Eventually, when cases began to go down, a few of them were deputed to Primary Health Centres. A few doctors said that they worked in COVID-19 Care Centres, home triage, contact-tracing, swab collection, vaccination, fever camps, dengue control, mobile teams and many more. They also worked at the block-level COVID-19 Care Centres during the third wave.
Meanwhile, the health department announced that they would be closing the mini-clinics saying their performance did not reach a substantial level. When the clinics stopped functioning on December 31, 2021, the contract period of the medical officers were extended by the department by three months following representations.
Another doctor said, "The government should consider our demands on humanitarian grounds". They have not received their salary for the last two months. The doctors further noted that the DMK's manifesto for the Assembly election included the chief minister's promise to regularise the services of doctors and nurses who were working on contract.
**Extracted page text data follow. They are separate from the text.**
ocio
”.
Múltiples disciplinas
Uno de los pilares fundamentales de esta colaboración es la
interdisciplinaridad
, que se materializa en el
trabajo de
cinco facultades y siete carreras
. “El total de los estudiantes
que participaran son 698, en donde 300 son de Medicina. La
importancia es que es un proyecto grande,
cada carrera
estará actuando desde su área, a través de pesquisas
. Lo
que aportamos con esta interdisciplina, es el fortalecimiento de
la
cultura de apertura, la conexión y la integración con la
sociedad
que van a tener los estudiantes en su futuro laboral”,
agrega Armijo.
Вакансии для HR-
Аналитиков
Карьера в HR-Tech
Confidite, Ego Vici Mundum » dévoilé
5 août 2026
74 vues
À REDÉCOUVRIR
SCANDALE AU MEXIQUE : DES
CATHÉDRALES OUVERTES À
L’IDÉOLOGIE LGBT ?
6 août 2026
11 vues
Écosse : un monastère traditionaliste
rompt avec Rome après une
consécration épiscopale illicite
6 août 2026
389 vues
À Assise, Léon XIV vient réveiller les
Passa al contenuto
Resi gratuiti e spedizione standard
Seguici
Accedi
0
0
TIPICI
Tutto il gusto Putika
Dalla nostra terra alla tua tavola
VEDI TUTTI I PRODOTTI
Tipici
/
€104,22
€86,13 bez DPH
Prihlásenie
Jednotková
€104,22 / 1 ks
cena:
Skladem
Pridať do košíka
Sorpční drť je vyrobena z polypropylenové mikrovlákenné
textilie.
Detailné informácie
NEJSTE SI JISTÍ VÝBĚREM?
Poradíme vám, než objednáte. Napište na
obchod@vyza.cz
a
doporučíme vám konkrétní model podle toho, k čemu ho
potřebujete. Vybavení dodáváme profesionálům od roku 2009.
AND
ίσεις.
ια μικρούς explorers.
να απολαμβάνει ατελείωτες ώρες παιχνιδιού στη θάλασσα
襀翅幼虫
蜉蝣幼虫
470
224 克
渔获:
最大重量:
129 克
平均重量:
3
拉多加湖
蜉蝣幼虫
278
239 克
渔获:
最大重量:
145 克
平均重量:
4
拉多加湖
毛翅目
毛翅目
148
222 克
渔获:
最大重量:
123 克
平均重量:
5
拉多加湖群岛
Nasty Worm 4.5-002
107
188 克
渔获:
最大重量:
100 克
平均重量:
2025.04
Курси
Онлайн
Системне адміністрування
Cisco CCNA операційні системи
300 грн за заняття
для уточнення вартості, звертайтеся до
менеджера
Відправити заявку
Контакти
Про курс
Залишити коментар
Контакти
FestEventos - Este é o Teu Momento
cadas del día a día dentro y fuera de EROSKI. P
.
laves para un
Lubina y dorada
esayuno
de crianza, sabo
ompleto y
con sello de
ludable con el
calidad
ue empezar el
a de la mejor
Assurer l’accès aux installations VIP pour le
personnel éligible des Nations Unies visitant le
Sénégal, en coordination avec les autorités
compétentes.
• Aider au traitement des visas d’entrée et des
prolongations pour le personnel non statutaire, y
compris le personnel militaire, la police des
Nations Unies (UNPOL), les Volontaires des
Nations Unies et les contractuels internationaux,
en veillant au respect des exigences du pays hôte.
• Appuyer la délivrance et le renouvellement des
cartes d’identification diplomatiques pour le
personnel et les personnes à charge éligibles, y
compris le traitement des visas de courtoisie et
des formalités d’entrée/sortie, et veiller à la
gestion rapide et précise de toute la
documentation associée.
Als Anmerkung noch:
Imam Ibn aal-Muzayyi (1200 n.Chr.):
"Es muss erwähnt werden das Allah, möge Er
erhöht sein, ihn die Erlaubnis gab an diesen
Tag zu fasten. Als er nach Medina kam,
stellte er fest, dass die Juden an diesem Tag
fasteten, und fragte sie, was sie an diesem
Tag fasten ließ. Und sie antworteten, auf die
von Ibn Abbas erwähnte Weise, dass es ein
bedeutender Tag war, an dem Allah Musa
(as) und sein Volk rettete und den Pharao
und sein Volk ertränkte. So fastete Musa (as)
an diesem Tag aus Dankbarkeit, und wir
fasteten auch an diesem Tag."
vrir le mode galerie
They added that the government also brought contract medical officers working at government institutions under regular time-scale pay and conducted a special qualifying exam in 2006.
The doctors suggested that the government could consider taking them under Rule 10 (a) (i) of the Tamil Nadu State and Subordinate Services Rule.
An official told the Hindu, "Mini-clinics came to an end on December 31, 2021. The extension for the doctors was given based on a government demi official letter. Regular appointment of doctors to the government is only through the Medical Services Recruitment Board. Other policy decisions should be taken at the government level."